Data START

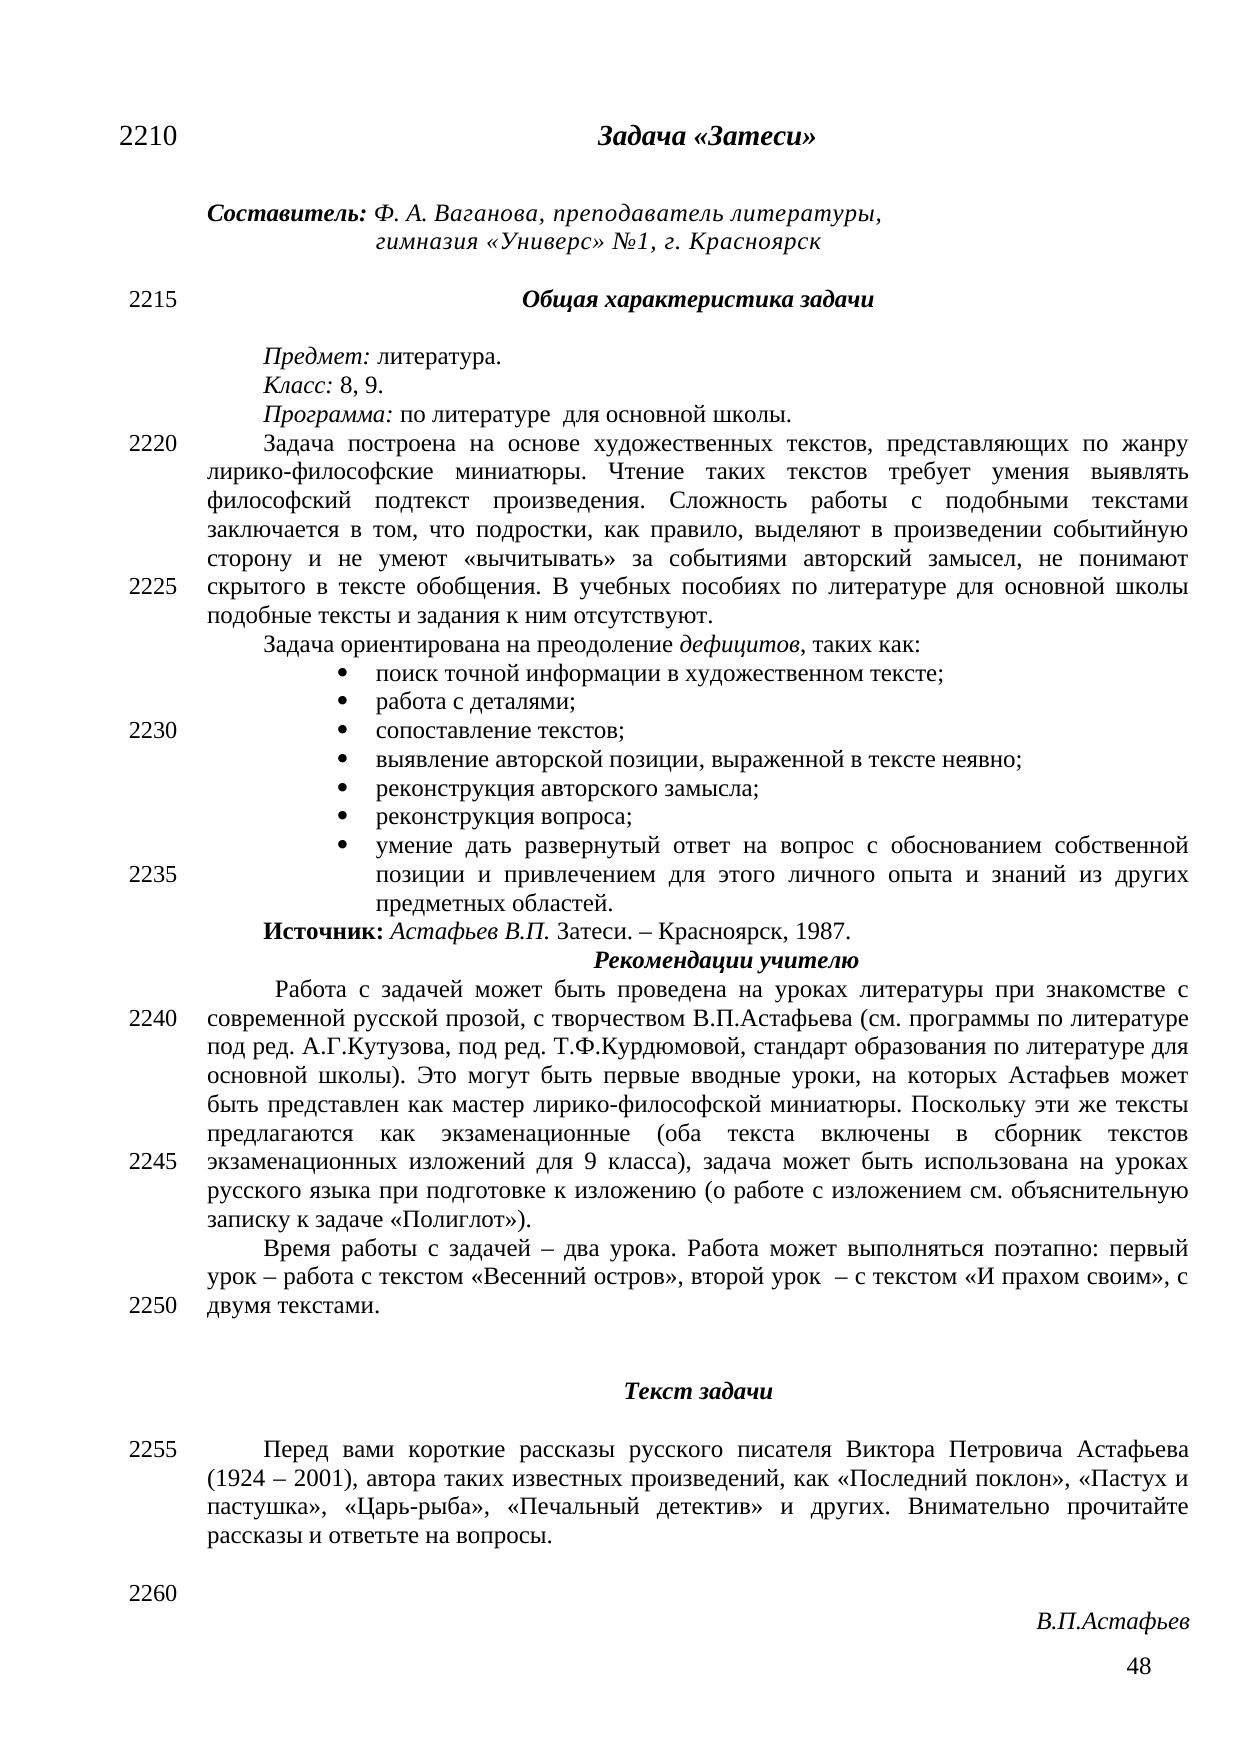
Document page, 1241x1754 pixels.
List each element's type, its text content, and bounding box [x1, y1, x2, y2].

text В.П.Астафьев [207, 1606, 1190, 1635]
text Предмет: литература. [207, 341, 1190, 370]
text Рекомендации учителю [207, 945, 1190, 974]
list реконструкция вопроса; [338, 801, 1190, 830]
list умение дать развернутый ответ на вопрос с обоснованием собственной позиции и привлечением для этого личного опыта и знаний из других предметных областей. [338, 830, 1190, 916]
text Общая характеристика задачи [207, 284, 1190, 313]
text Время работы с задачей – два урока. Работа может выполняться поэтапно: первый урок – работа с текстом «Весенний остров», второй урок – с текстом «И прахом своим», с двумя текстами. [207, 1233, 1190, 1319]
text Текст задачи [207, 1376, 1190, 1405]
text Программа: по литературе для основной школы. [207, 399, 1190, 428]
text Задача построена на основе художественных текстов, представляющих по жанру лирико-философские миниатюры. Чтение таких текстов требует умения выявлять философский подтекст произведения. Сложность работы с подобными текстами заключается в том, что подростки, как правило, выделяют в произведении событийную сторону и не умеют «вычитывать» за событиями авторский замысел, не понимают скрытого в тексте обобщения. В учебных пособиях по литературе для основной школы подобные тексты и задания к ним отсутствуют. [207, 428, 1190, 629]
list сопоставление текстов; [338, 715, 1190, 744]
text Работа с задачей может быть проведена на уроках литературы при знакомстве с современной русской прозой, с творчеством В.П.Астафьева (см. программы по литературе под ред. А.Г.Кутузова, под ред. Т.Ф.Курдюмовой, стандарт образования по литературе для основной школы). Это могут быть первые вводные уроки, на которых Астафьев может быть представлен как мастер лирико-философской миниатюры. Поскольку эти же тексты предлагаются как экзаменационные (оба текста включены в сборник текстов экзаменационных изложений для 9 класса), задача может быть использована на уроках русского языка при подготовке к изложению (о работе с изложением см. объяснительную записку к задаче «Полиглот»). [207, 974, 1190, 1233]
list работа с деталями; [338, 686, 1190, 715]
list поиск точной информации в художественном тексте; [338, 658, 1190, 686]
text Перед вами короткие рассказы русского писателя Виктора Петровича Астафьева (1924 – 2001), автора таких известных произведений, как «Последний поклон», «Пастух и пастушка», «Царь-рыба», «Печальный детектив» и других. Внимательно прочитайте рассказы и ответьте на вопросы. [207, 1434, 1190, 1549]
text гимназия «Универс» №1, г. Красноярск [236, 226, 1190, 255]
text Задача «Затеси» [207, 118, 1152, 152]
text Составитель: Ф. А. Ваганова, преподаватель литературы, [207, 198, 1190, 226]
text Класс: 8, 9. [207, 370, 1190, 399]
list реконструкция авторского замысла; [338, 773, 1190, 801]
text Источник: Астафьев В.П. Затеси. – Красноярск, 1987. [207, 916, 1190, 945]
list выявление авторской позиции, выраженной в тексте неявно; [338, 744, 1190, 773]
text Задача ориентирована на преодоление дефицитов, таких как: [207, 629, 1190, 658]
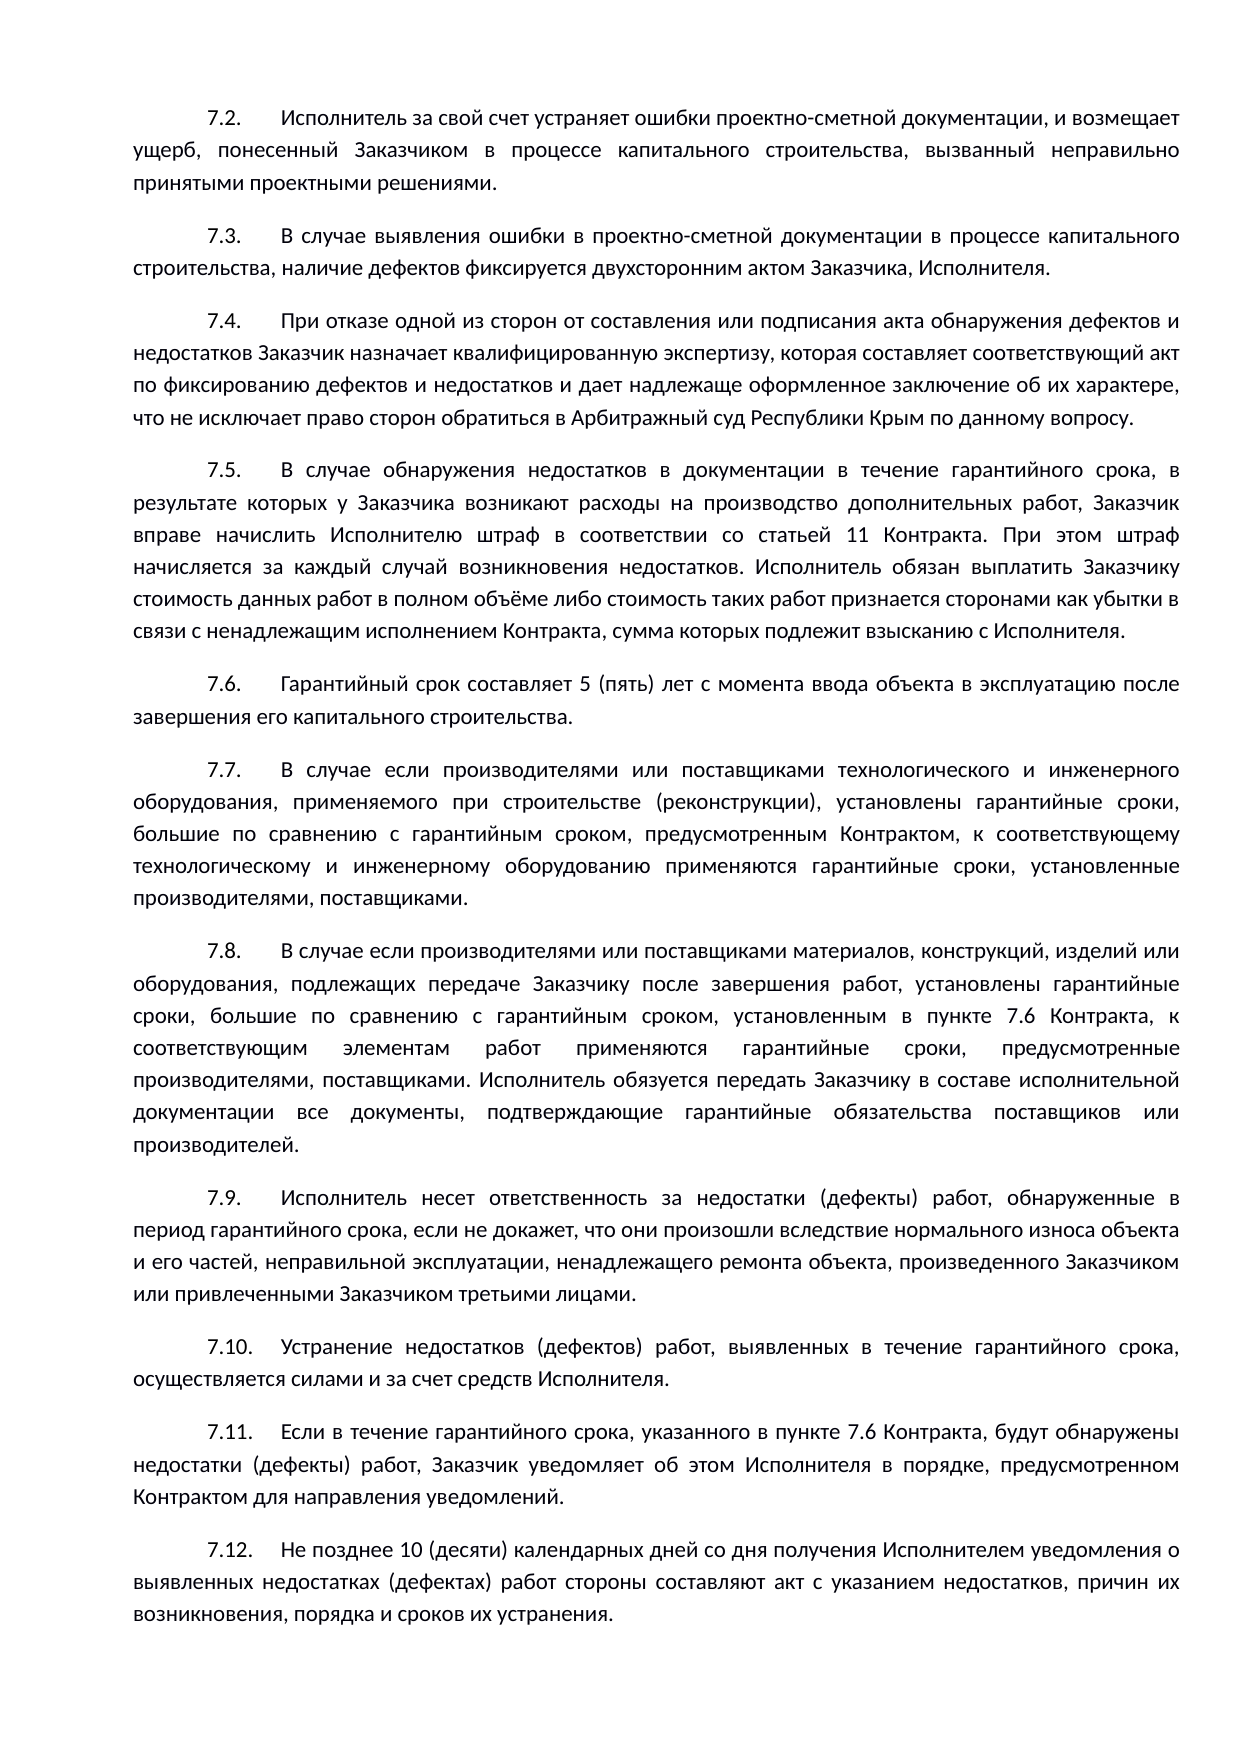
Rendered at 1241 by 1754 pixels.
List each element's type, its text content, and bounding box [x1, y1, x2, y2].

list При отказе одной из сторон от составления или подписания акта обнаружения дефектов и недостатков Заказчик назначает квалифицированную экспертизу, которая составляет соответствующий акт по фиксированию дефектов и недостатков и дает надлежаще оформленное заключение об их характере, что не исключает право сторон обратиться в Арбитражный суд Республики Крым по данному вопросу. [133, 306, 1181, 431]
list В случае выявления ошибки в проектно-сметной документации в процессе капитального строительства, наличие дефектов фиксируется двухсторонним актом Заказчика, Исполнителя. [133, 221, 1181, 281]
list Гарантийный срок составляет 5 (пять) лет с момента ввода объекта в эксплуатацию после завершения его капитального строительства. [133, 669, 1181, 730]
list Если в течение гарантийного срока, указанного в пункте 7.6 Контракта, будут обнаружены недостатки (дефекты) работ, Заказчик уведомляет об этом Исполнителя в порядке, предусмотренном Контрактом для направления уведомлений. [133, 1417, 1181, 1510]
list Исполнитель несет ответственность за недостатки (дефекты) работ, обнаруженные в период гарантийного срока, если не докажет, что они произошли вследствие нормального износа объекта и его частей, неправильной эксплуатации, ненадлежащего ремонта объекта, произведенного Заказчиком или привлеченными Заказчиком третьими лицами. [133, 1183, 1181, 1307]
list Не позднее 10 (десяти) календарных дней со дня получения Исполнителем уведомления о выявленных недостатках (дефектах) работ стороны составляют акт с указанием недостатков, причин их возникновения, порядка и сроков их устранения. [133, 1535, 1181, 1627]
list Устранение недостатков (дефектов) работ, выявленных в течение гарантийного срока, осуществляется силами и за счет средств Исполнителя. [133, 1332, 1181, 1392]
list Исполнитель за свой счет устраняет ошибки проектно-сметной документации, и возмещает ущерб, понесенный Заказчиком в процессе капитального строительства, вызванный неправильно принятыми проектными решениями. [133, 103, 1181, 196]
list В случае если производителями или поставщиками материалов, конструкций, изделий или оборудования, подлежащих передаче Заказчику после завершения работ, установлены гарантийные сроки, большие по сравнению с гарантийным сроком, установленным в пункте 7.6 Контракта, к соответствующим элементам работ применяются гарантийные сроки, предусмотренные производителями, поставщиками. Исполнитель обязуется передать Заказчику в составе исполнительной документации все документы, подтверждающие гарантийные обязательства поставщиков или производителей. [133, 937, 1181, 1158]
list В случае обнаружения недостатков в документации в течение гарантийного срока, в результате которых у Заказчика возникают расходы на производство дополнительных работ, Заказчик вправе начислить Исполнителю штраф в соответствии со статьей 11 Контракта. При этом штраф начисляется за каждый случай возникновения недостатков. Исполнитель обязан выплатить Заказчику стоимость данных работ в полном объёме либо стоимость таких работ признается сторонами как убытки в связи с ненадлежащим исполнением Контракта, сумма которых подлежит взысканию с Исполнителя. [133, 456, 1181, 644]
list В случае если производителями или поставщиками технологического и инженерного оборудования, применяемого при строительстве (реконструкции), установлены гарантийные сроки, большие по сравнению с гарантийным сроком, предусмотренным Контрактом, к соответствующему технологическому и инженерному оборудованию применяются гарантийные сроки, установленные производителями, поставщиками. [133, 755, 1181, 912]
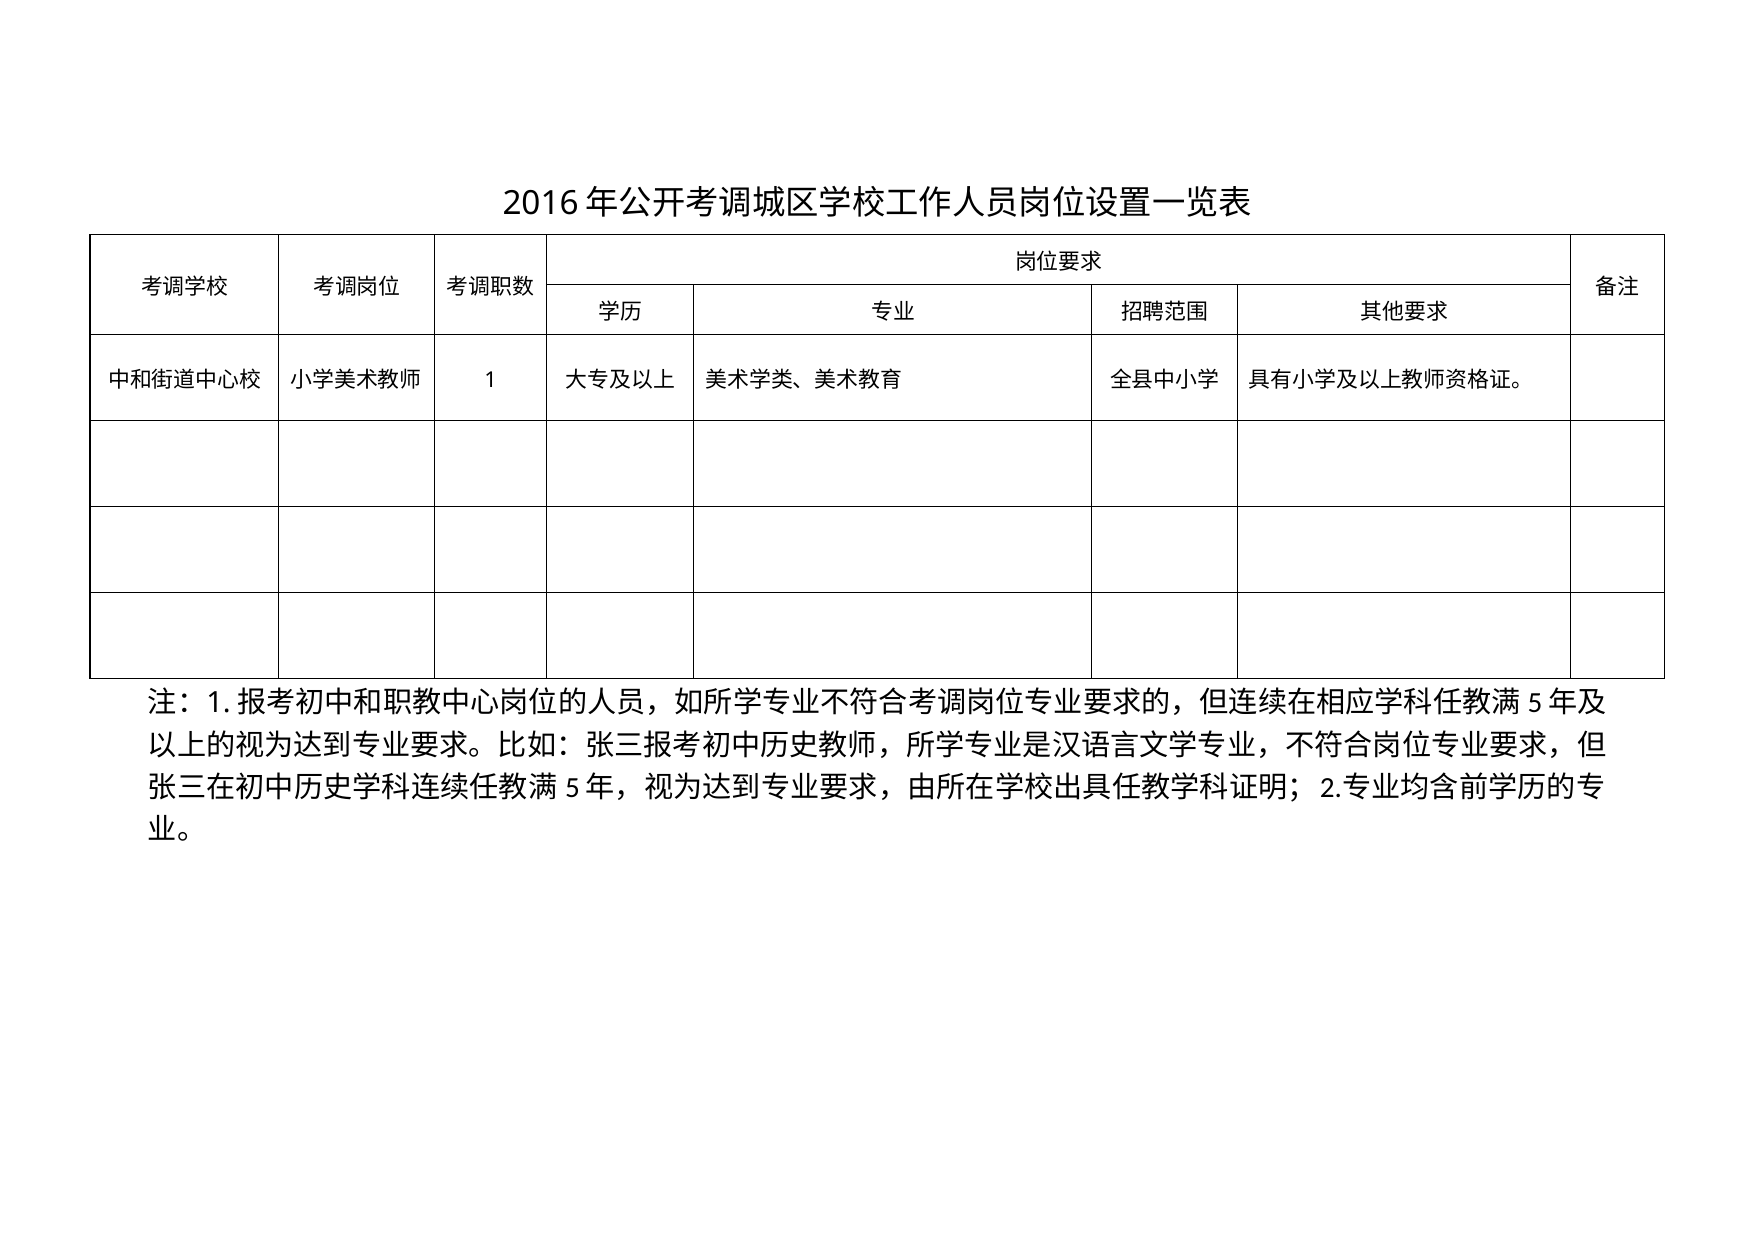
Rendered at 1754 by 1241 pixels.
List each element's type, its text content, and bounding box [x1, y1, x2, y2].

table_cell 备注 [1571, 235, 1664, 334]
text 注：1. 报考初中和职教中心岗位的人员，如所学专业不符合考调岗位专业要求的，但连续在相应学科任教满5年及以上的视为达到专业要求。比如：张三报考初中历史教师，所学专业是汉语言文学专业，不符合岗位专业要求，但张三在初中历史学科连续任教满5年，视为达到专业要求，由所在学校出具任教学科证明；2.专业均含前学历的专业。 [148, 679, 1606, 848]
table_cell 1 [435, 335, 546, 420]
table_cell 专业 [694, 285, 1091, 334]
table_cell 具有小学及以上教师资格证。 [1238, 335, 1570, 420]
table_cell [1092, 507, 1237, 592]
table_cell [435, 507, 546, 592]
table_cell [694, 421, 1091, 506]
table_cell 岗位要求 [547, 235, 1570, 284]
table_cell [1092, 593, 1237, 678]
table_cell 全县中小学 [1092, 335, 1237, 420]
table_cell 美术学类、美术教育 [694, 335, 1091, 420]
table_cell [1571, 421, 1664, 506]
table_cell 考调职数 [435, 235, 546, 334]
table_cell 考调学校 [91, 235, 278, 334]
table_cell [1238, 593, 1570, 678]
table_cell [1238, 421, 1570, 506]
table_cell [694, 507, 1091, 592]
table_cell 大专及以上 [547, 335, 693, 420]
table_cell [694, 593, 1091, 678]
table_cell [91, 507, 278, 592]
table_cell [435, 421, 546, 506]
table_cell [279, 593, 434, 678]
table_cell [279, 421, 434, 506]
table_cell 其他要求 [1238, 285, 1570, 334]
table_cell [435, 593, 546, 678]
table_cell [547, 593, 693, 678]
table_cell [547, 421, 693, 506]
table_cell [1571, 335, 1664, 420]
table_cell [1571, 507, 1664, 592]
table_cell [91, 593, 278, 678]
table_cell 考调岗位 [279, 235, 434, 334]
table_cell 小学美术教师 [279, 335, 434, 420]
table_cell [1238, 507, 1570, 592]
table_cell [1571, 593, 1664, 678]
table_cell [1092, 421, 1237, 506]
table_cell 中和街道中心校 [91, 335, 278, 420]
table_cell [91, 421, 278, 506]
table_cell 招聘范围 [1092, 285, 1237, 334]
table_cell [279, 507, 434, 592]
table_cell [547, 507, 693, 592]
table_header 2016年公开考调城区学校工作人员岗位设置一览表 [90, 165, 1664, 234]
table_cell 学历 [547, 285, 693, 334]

Data END

__Problem__
The count alone is needed: how many lines of these entries contain the word "позиции"?

__Task response__
2